* [Extrait à lire]
☆ ☆ ☆ ☆
La gouverne re-gêne et râle

par Luc Asselin

Une nouvelle gouverneure générale nous est née! Alléluia! Noël! Et toute cette sorte de choses! Oui, en effet, pendant un long moment l’angoisse a étreint la population canadienne. Les conversations n’en finissaient pas de ressasser le même thème où poignait un soupçon d’inquiétude mal dissimulée. Qui allait être le prochain gouverneur général, ou la prochaine gouverneure générale, du Canada? Que se passerait-il si le pouvoir exécutif, dans sa coutumière étourderie, oubliait tout simplement de désigner la personne appelée à succéder à son excellence la très dispendieuse (et honorable) Adrienne Clarkson? Qu’adviendrait-il au plus beau pays du monde sans son gouverneur général pour entériner aveuglément les lois, accueillir brièvement les dignitaires étrangers et distribuer à la pelle les décorations nationales comme autant de médailles de saint François de Sales?
☆ ☆ ☆ ☆
* [Données fournies]
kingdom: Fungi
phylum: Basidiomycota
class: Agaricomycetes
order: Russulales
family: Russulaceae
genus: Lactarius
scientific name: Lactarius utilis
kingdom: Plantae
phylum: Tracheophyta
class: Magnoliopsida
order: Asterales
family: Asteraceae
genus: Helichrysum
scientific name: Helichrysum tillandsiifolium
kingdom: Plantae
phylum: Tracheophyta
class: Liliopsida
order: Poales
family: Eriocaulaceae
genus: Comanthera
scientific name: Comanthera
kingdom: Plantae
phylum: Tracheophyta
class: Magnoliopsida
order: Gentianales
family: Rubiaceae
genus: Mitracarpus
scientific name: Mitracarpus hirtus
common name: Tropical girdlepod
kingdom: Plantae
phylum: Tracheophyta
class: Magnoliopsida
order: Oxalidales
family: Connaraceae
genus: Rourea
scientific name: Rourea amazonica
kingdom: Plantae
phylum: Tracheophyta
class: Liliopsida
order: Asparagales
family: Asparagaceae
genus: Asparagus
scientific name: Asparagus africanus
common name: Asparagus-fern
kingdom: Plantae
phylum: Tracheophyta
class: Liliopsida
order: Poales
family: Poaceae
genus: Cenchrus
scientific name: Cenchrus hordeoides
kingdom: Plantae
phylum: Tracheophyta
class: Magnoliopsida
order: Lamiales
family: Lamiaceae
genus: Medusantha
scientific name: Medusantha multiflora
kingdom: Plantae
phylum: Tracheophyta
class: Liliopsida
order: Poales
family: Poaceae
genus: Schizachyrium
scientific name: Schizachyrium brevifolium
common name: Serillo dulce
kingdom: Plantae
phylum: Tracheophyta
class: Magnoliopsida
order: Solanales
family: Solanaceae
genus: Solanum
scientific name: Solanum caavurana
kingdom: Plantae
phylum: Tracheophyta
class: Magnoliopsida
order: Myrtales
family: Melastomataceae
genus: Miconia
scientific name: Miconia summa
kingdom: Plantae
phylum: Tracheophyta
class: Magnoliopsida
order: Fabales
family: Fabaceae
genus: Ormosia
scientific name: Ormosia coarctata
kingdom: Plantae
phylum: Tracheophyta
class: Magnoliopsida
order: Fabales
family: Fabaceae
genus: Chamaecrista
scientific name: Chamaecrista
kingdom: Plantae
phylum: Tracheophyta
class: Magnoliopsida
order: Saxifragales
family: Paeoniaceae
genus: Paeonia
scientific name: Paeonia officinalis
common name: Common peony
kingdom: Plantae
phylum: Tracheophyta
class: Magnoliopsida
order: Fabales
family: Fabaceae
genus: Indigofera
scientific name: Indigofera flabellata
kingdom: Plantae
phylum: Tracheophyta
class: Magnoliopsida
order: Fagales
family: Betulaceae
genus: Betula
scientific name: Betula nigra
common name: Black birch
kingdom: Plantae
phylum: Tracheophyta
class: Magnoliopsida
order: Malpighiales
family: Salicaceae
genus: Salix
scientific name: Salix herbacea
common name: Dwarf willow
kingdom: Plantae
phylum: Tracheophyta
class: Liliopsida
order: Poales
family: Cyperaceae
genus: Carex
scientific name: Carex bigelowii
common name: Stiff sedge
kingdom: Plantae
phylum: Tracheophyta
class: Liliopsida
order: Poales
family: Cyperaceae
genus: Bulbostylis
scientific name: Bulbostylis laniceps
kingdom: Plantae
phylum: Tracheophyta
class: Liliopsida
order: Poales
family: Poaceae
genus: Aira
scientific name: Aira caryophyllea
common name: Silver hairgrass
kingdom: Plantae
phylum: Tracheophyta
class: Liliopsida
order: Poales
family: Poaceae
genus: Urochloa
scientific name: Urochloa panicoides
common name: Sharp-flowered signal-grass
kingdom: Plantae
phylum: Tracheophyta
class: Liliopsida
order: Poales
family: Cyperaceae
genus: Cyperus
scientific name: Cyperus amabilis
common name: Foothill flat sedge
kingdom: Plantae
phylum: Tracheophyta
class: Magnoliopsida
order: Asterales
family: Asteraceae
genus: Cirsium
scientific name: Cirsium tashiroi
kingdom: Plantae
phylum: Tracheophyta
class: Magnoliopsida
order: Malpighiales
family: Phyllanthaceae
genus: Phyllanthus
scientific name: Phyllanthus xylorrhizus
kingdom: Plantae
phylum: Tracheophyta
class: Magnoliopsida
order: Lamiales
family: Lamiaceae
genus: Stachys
☆ ☆ ☆ ☆
Transcrivez le passage de l'extrait sur la nouvelle gouverneure générale qui va de « par Luc Asselin » jusqu'à « François de Sales? ». Les lignes ci-dessus forment un matériau à part, sans lien avec l'extrait.

* [Zone de réponse]
par Luc Asselin

Une nouvelle gouverneure générale nous est née! Alléluia! Noël! Et toute cette sorte de choses! Oui, en effet, pendant un long moment l’angoisse a étreint la population canadienne. Les conversations n’en finissaient pas de ressasser le même thème où poignait un soupçon d’inquiétude mal dissimulée. Qui allait être le prochain gouverneur général, ou la prochaine gouverneure générale, du Canada? Que se passerait-il si le pouvoir exécutif, dans sa coutumière étourderie, oubliait tout simplement de désigner la personne appelée à succéder à son excellence la très dispendieuse (et honorable) Adrienne Clarkson? Qu’adviendrait-il au plus beau pays du monde sans son gouverneur général pour entériner aveuglément les lois, accueillir brièvement les dignitaires étrangers et distribuer à la pelle les décorations nationales comme autant de médailles de saint François de Sales?